Wenn Sie bisher die Betriebssysteme Windows, MacOS o. ä. eingesetzt haben, sind Sie bestimmt ein ganz bestimmtes Desktop-Look'n'Feel gewohnt. Grafische Menüs und Desktop-Symbole (Icons), die für bestimmte, auf der Festplatte vorhandene Dateien stehen, lassen sich dort auf relativ intuitive Weise mit Hilfe der Maus handhaben. Doch das war zumindest in der Windows-Welt nicht immer so. Manche von Ihnen können sich vielleicht noch an ein Betriebssystem namens MS-DOS erinnern, das rein textbasiert war und noch bis in die Mitte der neunziger Jahr hinein auf den meisten Intel-kompatiblen PCs seinen rudimentären Dienst verrichtete. MS-DOS war im Prinzip nichts anderes als ein stark abgespecktes Unix. So stark abgespeckt, dass für damalige Anwender die tägliche Arbeit z. T. recht frustrierend sein musste ;-). Erst mit Windows 3.x, das noch auf MS-DOS aufsetzte, und später mit Windows 95/98 kam bei Microsoft der heute gewohnte Bedienkomfort auf die grauen Intel-Rechner.
Auf mein Kommando!
Linux wurde 1991 geboren. Zu einer Zeit also, da in der PC-Welt MS-DOS noch das vorherrschende Betriebssystem war. Linus Torvalds, der Vater des ersten Linux-Kernels, wollte damals auf seinem PC zu Hause eine ähnliche Funktionalität wie die Unix-Großrechner an seiner Universität.
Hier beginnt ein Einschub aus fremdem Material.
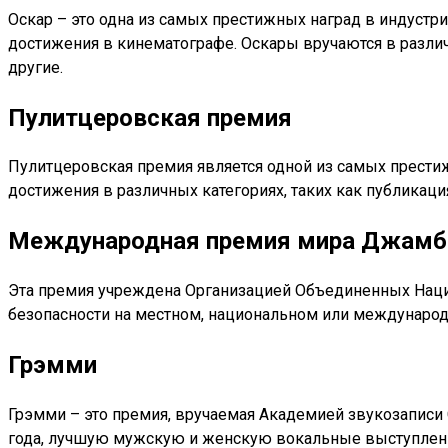
Оскар – это одна из самых престижных наград в индуст
достижения в кинематографе. Оскары вручаются в разли
другие.
Пулитцеровская премия
Пулитцеровская премия является одной из самых престижн
достижения в различных категориях, таких как публикац
Международная премия мира Джамб
Эта премия учреждена Организацией Объединенных Наций
безопасности на местном, национальном или международ
Грэмми
Грэмми – это премия, вручаемая Академией звукозаписи
года, лучшую мужскую и женскую вокальные выступлени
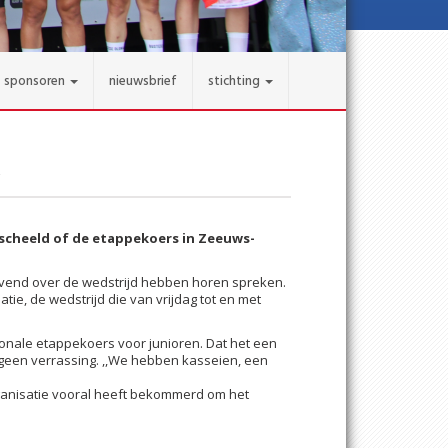
sponsoren
nieuwsbrief
stichting
escheeld of de etappekoers in Zeeuws-
lovend over de wedstrijd hebben horen spreken.
atie, de wedstrijd die van vrijdag tot en met
onale etappekoers voor junioren. Dat het een
s geen verrassing. ,,We hebben kasseien, een
 organisatie vooral heeft bekommerd om het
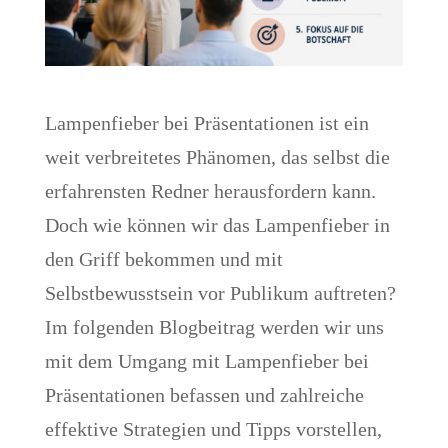
Lampenfieber bei Präsentationen ist ein
weit verbreitetes Phänomen, das selbst die
erfahrensten Redner herausfordern kann.
Doch wie können wir das Lampenfieber in
den Griff bekommen und mit
Selbstbewusstsein vor Publikum auftreten?
Im folgenden Blogbeitrag werden wir uns
mit dem Umgang mit Lampenfieber bei
Präsentationen befassen und zahlreiche
effektive Strategien und Tipps vorstellen,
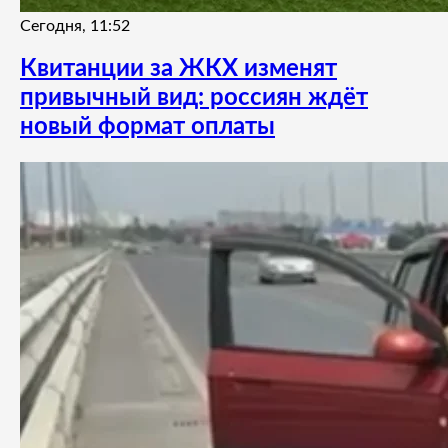
Сегодня, 11:52
Квитанции за ЖКХ изменят
привычный вид: россиян ждёт
новый формат оплаты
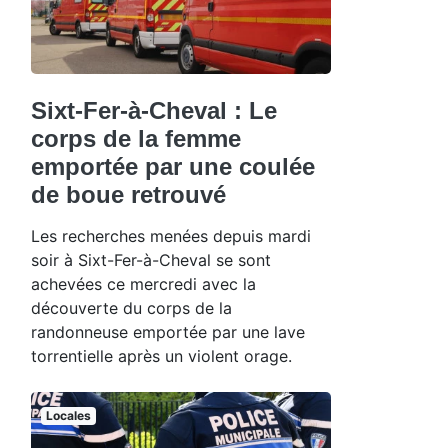
Sixt-Fer-à-Cheval : Le
corps de la femme
emportée par une coulée
de boue retrouvé
Les recherches menées depuis mardi
soir à Sixt-Fer-à-Cheval se sont
achevées ce mercredi avec la
découverte du corps de la
randonneuse emportée par une lave
torrentielle après un violent orage.
Locales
Eine Shel ist ein Programm, das die Tastatureingaben eines Anwenders auf der Textkonsole interpretiert und dann die entsprechende Dateioperationen u. a. für den Benutzer vornimmt. Der Kommandointerpreter unter MS-DOS, im Prinzip nichts anderes als eine Shell, hieß übrigens COMMAND.COM und bot dem Benutzer nur ein Bruchteil der heute immer noch verbreiteten Unix-Shells sh, csh oder ksh. Unter Linux hat sich übrigens die bash (Bourne Again SHell), eine Erweiterung der älteren Bourne-Shell, weitgehend als Standard-Shell durchgesetzt.
Grau, aber oho
Mit der zunehmenden Leistungsfähigkeit der PC-Hardware stieg auch bei der wachsenden Anhängerschar von Linux der Wunsch nach einer komfortableren Bedienung von Anwendungsprogrammen. Unter den diversen anderen Unix-Derivaten wurde der "grafische Modus" schon seit längerem mit Hilfe eines speziellen Anwendungsprogramms, dem sogenannten X-Server, realisiert. Für Linux kam natürlich nur eine Open-Source-Variante eines solchen X Window Systems in Frage: XFree86/X11R6 oder kurz: X11. Ein X-Server für sich genommen stellt aber noch keine grafische Benutzeroberfläche dar, sondern schaltet lediglich in einen höheren Grafikmodus und reagiert auf Signale von den Eingabegeräten (Tastatur, Maus, usw.).